DOJ: 'Unfair' for BI to reimburse travelers offloaded due to long immigration assessment

enablePagination: false
maxItemsPerPage: 10
maxPaginationLinks: 10

Metro Manila (CNN Philippines, September 21) — The Department of Justice (DOJ) said it may be "unfair" for the Bureau of Immigration to shoulder all the reimbursements for travel expenses and damages caused to offloaded travelers after a delay due to prolonged immigration assessments.

Committee of Appropriations Vice Chair Rep. Peter Gonzaga, on behalf of the DOJ, said BI officers responsible for the offloading of cleared travelers will answer for their mistakes through penalties which could also include civil indemnity and damages.

"With regard to the Bureau of Immigration to absorb the liability, I don't think that it's fair," Gonzaga said Thursday during the House plenary session on the DOJ's proposed budget for 2024.

"Based po sa memorandum circular, ay hindi ka naman aabot ng 10 minuto kung kailangan kang tatanungin sa mga papeles na dala dala mo," he added.

[Translation: Based on the memorandum circular, it won't take you more than 10 minutes if you have to be asked about the papers you brought]

He made the statement after OFW Partylist Rep.
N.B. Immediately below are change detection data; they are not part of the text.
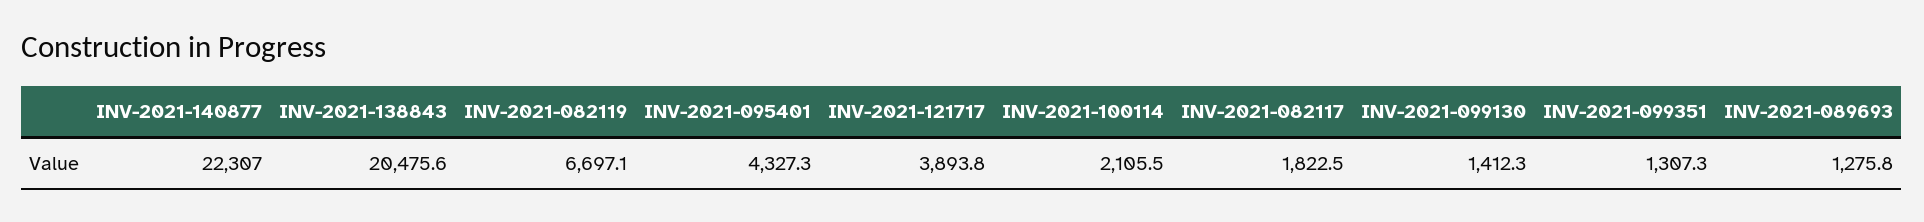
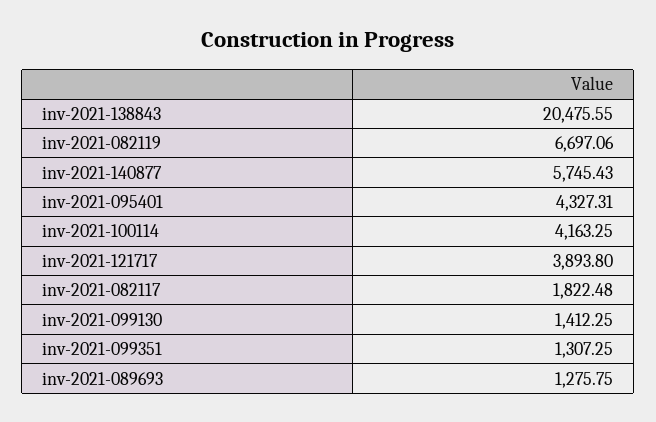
  {
-   "INV-2021-140877": 22307,
+   "INV-2021-140877": 5745.43,
    "INV-2021-138843": 20475.55,
    "INV-2021-082119": 6697.06,
    "INV-2021-095401": 4327.31,
    "INV-2021-121717": 3893.8,
-   "INV-2021-100114": 2105.5,
+   "INV-2021-100114": 4163.25,
    "INV-2021-082117": 1822.48,
    "INV-2021-099130": 1412.25,
    "INV-2021-099351": 1307.25,
    "INV-2021-089693": 1275.75
  }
Marissa Magsino asked if the BI is willing to shoulder reimbursements for "unwarranted and unnecessary, if not malicious, offloading." Magsino pointed out that 32,404 travelers missed their flights in 2022 because they were held up for questioning.

"These unfortunate incidents have been damaging to OFWs who are to leave the country for the first time and have yet to earn yet still their expenses continue to mount as a result," Magsino said.

She proposed that reimbursements be charged to collected immigration fees, which the department contested.

In June, immigration officers were slapped with complaints before the Office of the Ombudsman for inappropriate behavior in implementing departure protocols for Filipinos leaving the country. 

Posts about several travelers' complaints have been circulating online, as immigration officers strictly implement protocols aimed at profiling possible victims of human trafficking.

Some of the complaints were about alleged extortion by one of its employees, and lengthy interviews, resulting in passengers missing their flights.

The Bureau previously explained that a second interview is needed for some passengers if there is reason to suspect the traveler could be a victim of human trafficking. 

Magsino reminds the bureau and its members to "exercise their authority with due diligence and care," noting that their actions could ultimately hurt the OFWs and travelers.